ワーカーの状態把握とキャンセル処理
最後に、ワーカーをキャンセルする方法を紹介します。
ワーカーの状態把握はLiveDataを利用
前回のワーカーの状態の図1にもあるように、ワーカーがENQUEUED状態、あるいは、RUNNING状態の場合は、キャンセル処理が可能です。そのためには、まず、ワーカーの状態を把握する必要があります。例えば図1のように、ワーカーの実行ボタンとキャンセルボタンを実装するとして、ユーザビリティを考えると、ワーカーの実行前はキャンセルができないようにしておく必要があります。同様に、ワーカーが実行中(RUNNING状態)の場合は図2のように、待機状態(ENQUEUED状態)の場合は図3のように、キャンセルボタンがタップできるようにする必要があります。

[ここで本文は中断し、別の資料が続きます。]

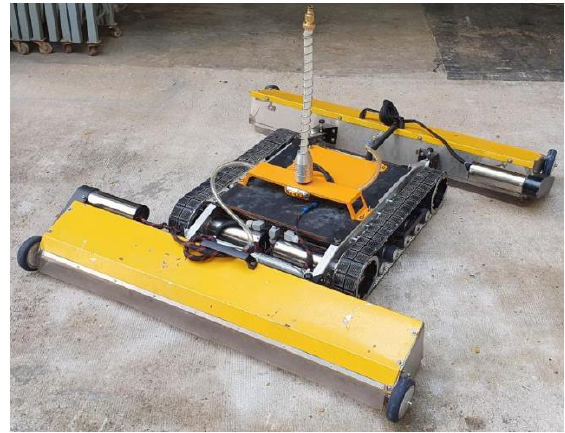
Figure 6. Prototype of PV cleaning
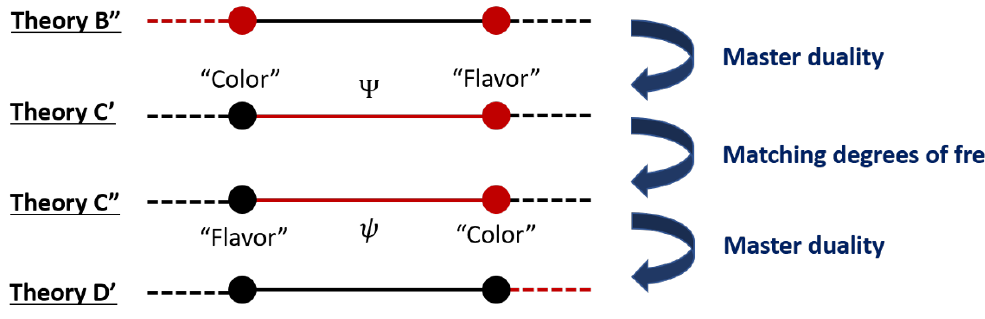
Figure 5 . How the matching occurs on a generic internal link, which for the purposes of concrete- ness we have labeled C’ and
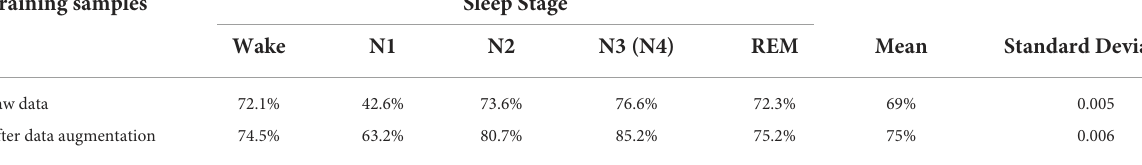
TABLE 3 Classification accuracy of each stage before and after data augmentation. Training samples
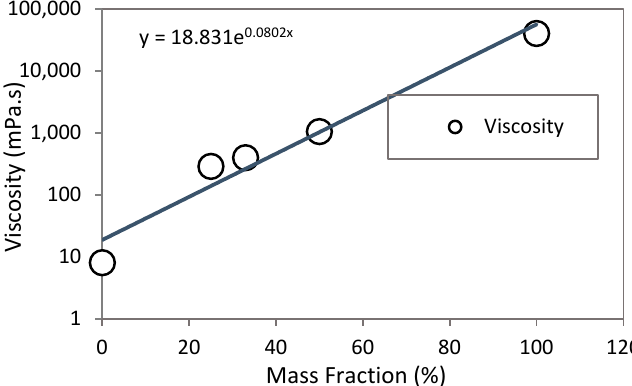
Figure 7. How bitumen mass fraction affects mixture viscosity.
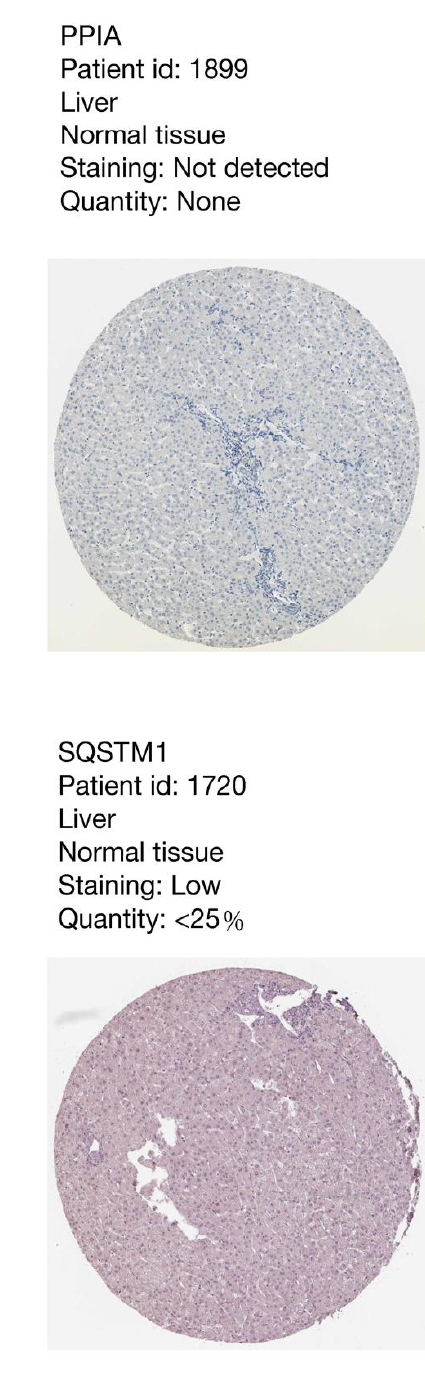
Figure 4. The immunohistochemistry results of PPIA and SQSTM1 from the Human Protein Atlas showed higher expression levels of PPIA and SQSTM1 in HCC tissues than in normal tissues.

このようにワーカーの状態に応じてボタンなどの表示を変更する場合、第4回で紹介したLiveDataとオブザーバを利用するのが便利です。なぜならWorkManagerには、ワーカーの状態が格納されたLiveDataを取得するメソッドがいくつか用意されているからです。このメソッドは、引数に応じて表2のものが存在します。
メソッドと引数 | 戻り値 |
---|---|
getWorkInfoByIdLiveData(UUID id) | LiveData<WorkInfo> |
getWorkInfosByTagLiveData(String tag) | LiveData<List<WorkInfo>> |
getWorkInfosForUniqueWorkLiveData(String uniqueWorkName) | LiveData<List<WorkInfo>> |
getWorkInfoByIdLiveData()以外は、引数がワーカーを検索するためのタグ文字列やenqueueUniqueWork()の第1引数で渡したユニークワーカーの識別文字列となっているため、複数のワーカーが存在することになります。そのため、戻り値は、ListのLiveDataとなっています。

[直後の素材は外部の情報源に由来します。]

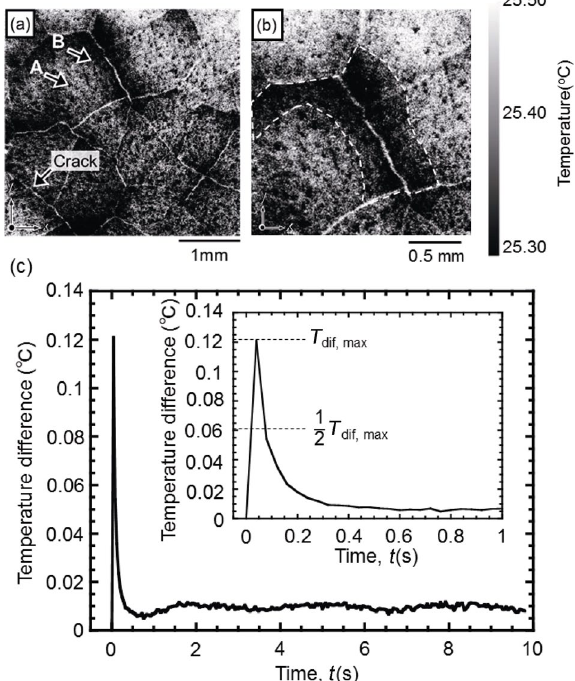
Fig. 5 (a) Typical examples of temperature distribution on surface of EBC; (b) enlarged view of (a); (c) temperature difference approximately in middle of segment and around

一方、getWorkInfoByIdLiveData()はワーカー各々を確実に区別するためのIDを表すUUIDオブジェクトを指定するため、単一のワーカーの状態情報を取得できます。そのため、可能ならば、UUIDを利用します。
このUUIDは、WorkRequestのgetId()メソッド(Kotlinの場合はidプロパティ)を利用して取得できます。例えば、Javaならばリスト7、Kotlinならばリスト8のコードでワーカーの状態のLiveDataを取得できます。
UUID uuId = workRequest.getId(); LiveData<WorkInfo> workInfoLiveData = workManager.getWorkInfoByIdLiveData(uuId);
val workInfoLiveData = workManager.getWorkInfoByIdLiveData(workRequest.id)
ワーカーの状態はWorkInfoから取得
LiveDataのジェネリクスとして指定しているWorkInfoは、まさにワーカーの状態を表すクラスであり、このWorkInfo内の値を利用して、状態に応じた表示処理の分岐などを行なっていきます。そのため、このLiveDataに登録するオブザーバクラスは、Javaならばリスト9、Kotlinならばリスト10のようなコードになります。

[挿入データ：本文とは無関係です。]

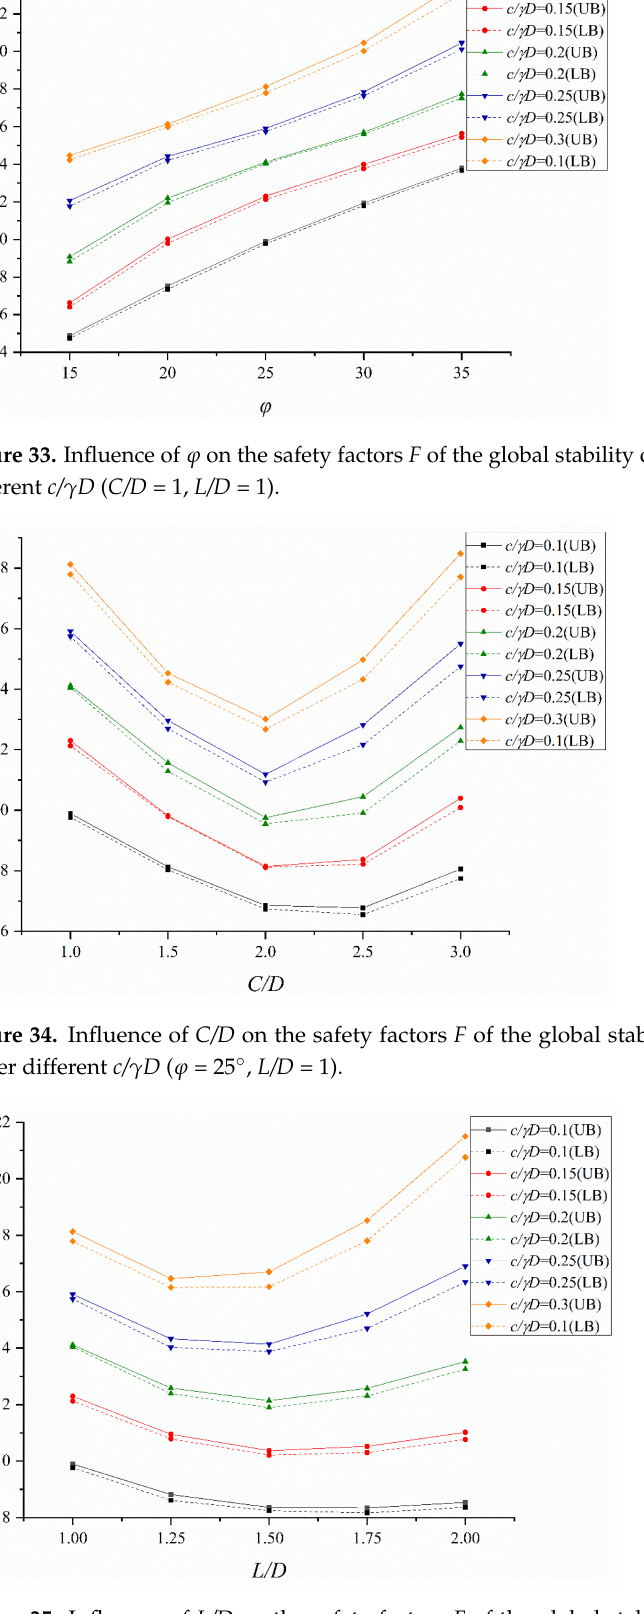
Figure 35. Influence of L/D on the safety factors F of the global stability of adjacent construction under different c/ γ D ( ϕ = 25 ◦ , L/D =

private class WorkInfoLiveDataObserver implements Observer<WorkInfo> { @Override public void onChanged(WorkInfo workInfo) { if(workInfo.getState() == WorkInfo.State.ENQUEUED) { : } else if(workInfo.getState() == WorkInfo.State.RUNNING) { : } else if(workInfo.getState() == WorkInfo.State.SUCCEEDED) { : } else if(workInfo.getState() == WorkInfo.State.CANCELLED) { : } } }
private inner class WorkInfoLiveDataObserver : Observer<WorkInfo> { override fun onChanged(workInfo: WorkInfo) { if(workInfo.state == WorkInfo.State.ENQUEUED) { : } else if(workInfo.state == WorkInfo.State.RUNNING) { : } else if(workInfo.state == WorkInfo.State.SUCCEEDED) { : } else if(workInfo.state == WorkInfo.State.CANCELLED) { : } } }
WorkInfoクラスには、該当するワーカーの現在の状態を取得するgetState()メソッド(Kotlinではstateプロパティ)があり、その値はWorkInfoのメンバenumであるStateとなっています。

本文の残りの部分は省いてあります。